CONTRIBUTION
«Assez bien», c’est l’appréciation voisine de la médiocrité que le ministre du Budget porte désormais sur l’état de la trésorerie du gouvernement. On en loin des phrases dithyrambiques de la semaine dernière vantant une «surliquidité» de l’Etat. Il est vrai que les précisions de l’ancien Premier ministre Loum ne laissent guère de place aux faux-semblants habituels. Il y a dans cet aveu un effort intéressant de conformité avec la triste vérité. Mais il reste très insuffisant. Que les caisses soient sèches, tout le monde le sait et d’abord les populations rurales confrontées à la mévente des arachides, au risque de famine des hommes et du bétail, … et aux menaces d’exactions proférées par les sous-préfets, un peu partout dans le pays, pour imposer le paiement de la taxe rurale. Mais aussi les bénéficiaires des bourses familiales qui accusent un retard de deux, voire trois trimestres ou les moniteurs des daara qui réclament sept mois de salaires impayés.
Il est paradoxal que cette sécheresse financière n’inspire pas au pouvoir marron une révision de ses stratégies électoralistes. A moins qu’obnubilé, privé de toute réactivité devant le désastre, il n’ait pas d’autre option que de persévérer dans sa routine. La question se pose au vu de la propagande effrénée entourant les 30 milliards de l’«entreprenariat rapide» que gère la DER. Ce programme apparaît comme le principal outil de l’action sur le terrain des responsables de l’Apr, que l’on observe en train de récolter des signatures sur des fiches et de récupérer des Cni et des certificats de résidence. Certains pensent à tort qu’ils s’occupent du parrainage. En fait, renseignements pris, il s’agit d’une tentative de fidéliser des groupes de dix jeunes ou femmes, en leur faisant miroiter une perspective de recevoir des prêts (et non des dons, mais le leur précise-t-on ?) compris entre 100 et 500 000 francs.

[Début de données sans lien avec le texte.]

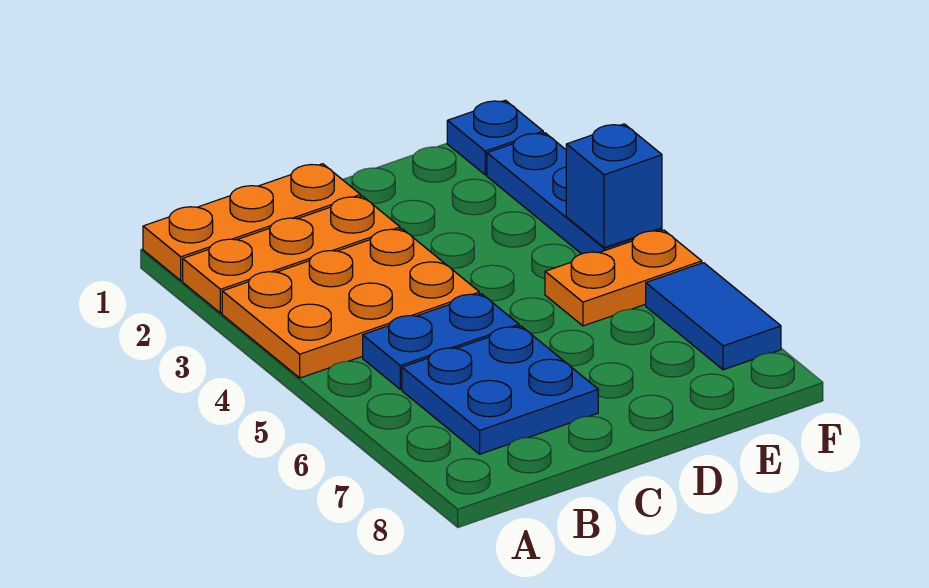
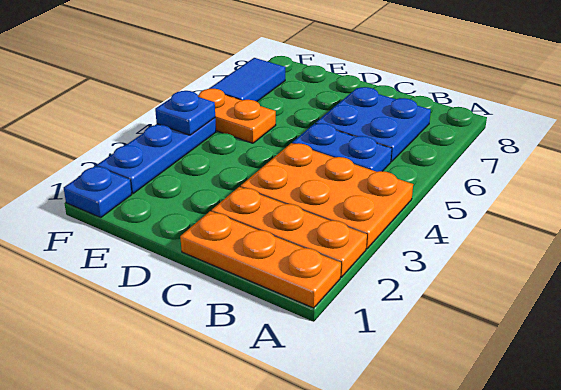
blue 1x1 brick [566,124,662,248] -> blue 1x1 plate [155,91,215,135]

Le scandale de la confiscation partisane d’un programme normalement destiné à tous n’indigne personne, ce qui est tout à fait normal tellement le fait est devenu prévisible et banal, après l’expérience de la politisation des bourses familiales et de la Cmu. L’indignation risque cependant d’être au rendez-vous quand il faudra décaisser effectivement ces milliards, ce qui aurait dû intervenir depuis le mois d’avril, selon le plan annoncé. Les éventuels bénéficiaires vivront-ils les affres de ces groupements féminins auxquels ont été remis, devant les télévisions, des chèques «bel et bien provisionnés mais payables ultérieurement, on vous appellera le moment venu» ? Des chèques pas en bois, mais en caoutchouc, symboles de l’épuisement de la cavalerie électoraliste qui a fini d’éreinter les finances nationales.